All of Statistics

data

Published

April 10, 2020

For anyone who wants to learn Statistics and has a maths or physics I highly recommend Larry Wasserman’s All of Statistics . It covers a wide range of statistics with enough mathematical detail to really understand what’s going on, but not so much that the machinery is overwhelming. What I learned reading it really helped me understand statistics well enough to design bespoke statistical experiments and effectively use and implement machine learning models.

As I was working more in analytics I found that I needed to understand more about statistics. People around me were talking about ANOVA and I didn’t know what that meant (was it something to do with linear regression?) I also had a friend recommend me The Elements of Statistical Learning, but I didn’t have enough statistics to get through the first chapter.
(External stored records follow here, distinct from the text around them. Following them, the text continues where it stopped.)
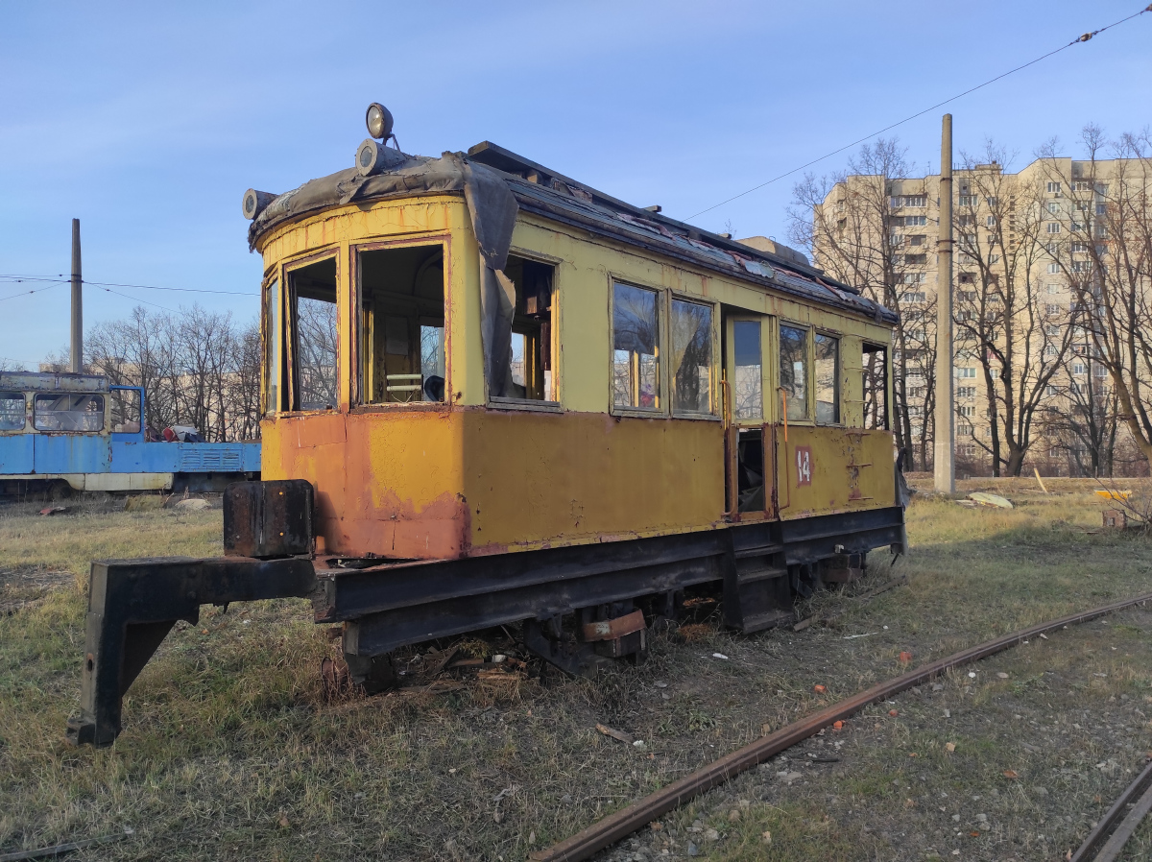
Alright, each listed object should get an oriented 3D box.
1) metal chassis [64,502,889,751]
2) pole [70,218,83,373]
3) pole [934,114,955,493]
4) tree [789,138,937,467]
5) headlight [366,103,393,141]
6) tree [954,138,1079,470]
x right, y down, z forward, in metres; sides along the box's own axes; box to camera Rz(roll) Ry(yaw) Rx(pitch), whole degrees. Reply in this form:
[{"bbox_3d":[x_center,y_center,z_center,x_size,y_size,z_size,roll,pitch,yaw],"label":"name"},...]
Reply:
[{"bbox_3d":[0.284,1.381,8.107,2.400,1.050,9.500,-2,-3,42],"label":"metal chassis"},{"bbox_3d":[-18.314,-3.060,30.500,0.480,9.520,0.480,1,-1,0],"label":"pole"},{"bbox_3d":[9.803,-3.366,22.000,0.510,10.030,0.510,1,-1,0],"label":"pole"},{"bbox_3d":[14.871,-6.529,43.000,7.600,17.180,7.000,1,-1,0],"label":"tree"},{"bbox_3d":[-1.477,-2.328,6.250,0.265,0.270,0.180,0,11,42],"label":"headlight"},{"bbox_3d":[22.716,-6.331,43.000,6.400,17.180,6.000,1,-1,0],"label":"tree"}]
After researching online I bought Statistics in a Nutshell. This is a good practical reference, it covers many situations and discusses the techniques to use with worked examples. But I felt I got really stuck on why all these different tests existed. It seemed like you needed a reference guide to tell you what tests to perform - but what if you were doing something that wasn’t in the guide.

Then I came across Larry Wasserman’s All of Statistics. I spent about 18 months working through it (on trains, in coffee shops before work and at home in the evenings). I have 4 notebooks working through the exercises and the code exercises. It enabled me to understand how to use different statistical tests, gave me the terminology to read The Elements of Statistical Learning and broadened my statistical horizons.

Here are some highlights of things I have used since reading the book:

Algebraic tricks for expectations and variances like \(V(X + Y) = V(X) + V(Y) + 2 \rm{Cov}(X, Y)\) (which are helpful when reading books/papers)
Bootstrap confidence intervals are very powerful for calculating statistics on large datasets where the central limit theorem doesn’t apply
Maximum Likelihood Estimators as a tool for fitting parametric models
Hypothesis tests essentially cut a confidence interval; the various statistical tests are (estimates of) confidence intervals for different distributions
When doing multiple tests you need to adjust your error rate using something like a Bonferroni Correction
How ggplot’s density plots use Kernel Density Estimation and to always set the bandwidth to ucv or SJ
Implementing tree algorithms and understanding the order of factors of a categorical variable matters
Learning about bagging and boosting

There’s still a lot of the book I haven’t used much, especially Statistical Decision Theory and Causal Inference, but I got a lot out of working through the book. More importantly it gave me the tools and language to be able to practice statistics and machine learning.